▶ [Data block]:
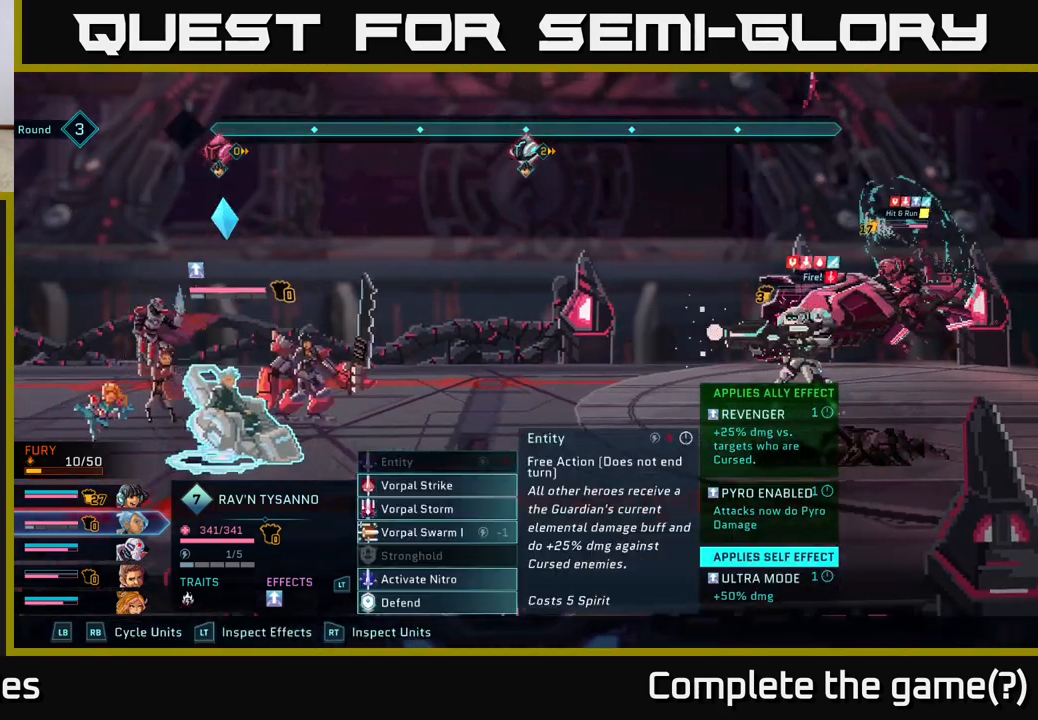
{"buttons": [], "left_stick": "center", "right_stick": "center", "events": [[283, "L1", "down"], [417, "L1", "up"]]}
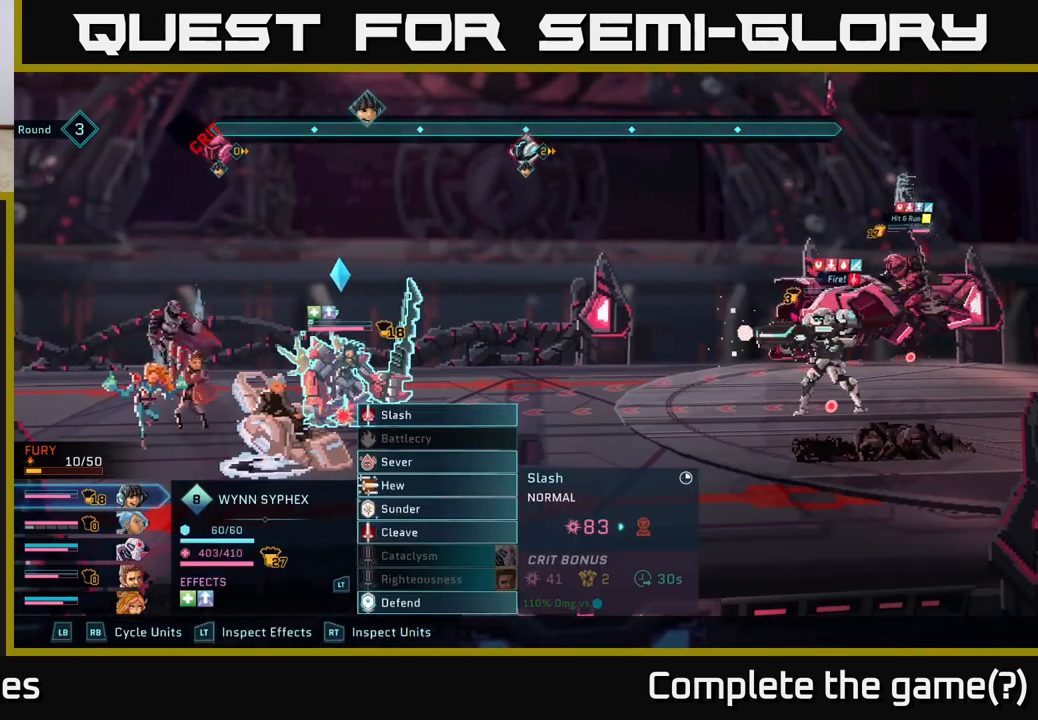
{"buttons": [], "left_stick": "center", "right_stick": "center", "events": [[117, "L1", "down"], [233, "L1", "up"], [367, "L1", "down"], [450, "L1", "up"]]}
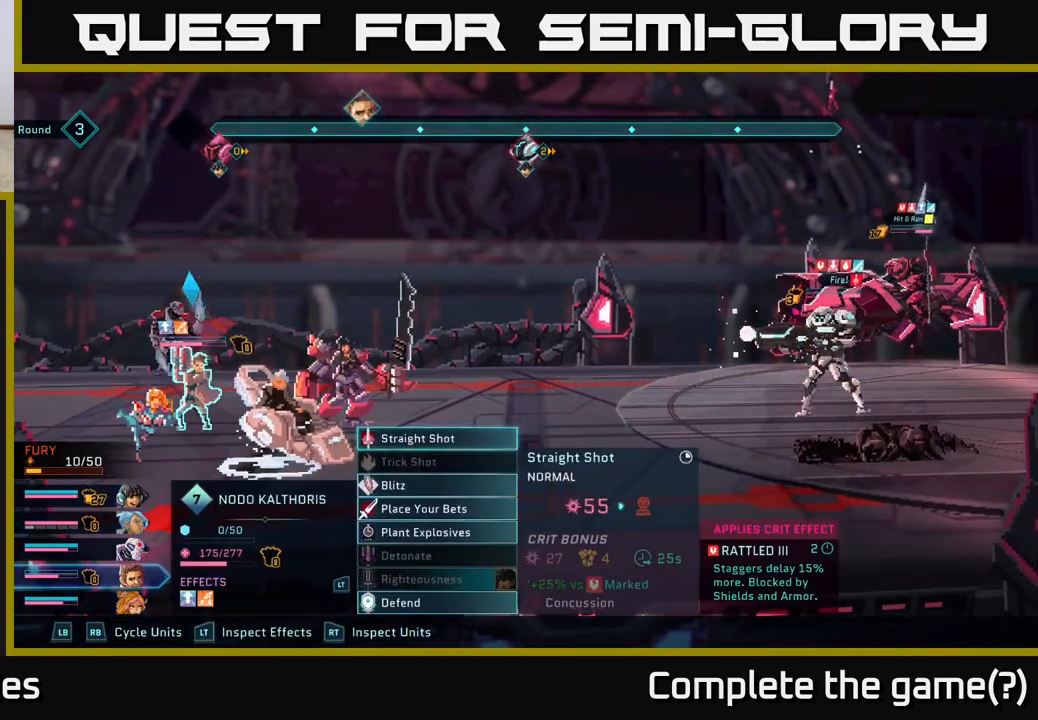
{"buttons": [], "left_stick": "center", "right_stick": "center", "events": [[383, "R1", "down"], [500, "R1", "up"]]}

▶ [Exercise brief]: Retype the data exactly as it stands, but keep the images out of your copy.

▶ [Answer box]:
{"buttons": [], "left_stick": "center", "right_stick": "center", "events": [[283, "L1", "down"], [417, "L1", "up"]]}
{"buttons": [], "left_stick": "center", "right_stick": "center", "events": [[117, "L1", "down"], [233, "L1", "up"], [367, "L1", "down"], [450, "L1", "up"]]}
{"buttons": [], "left_stick": "center", "right_stick": "center", "events": [[383, "R1", "down"], [500, "R1", "up"]]}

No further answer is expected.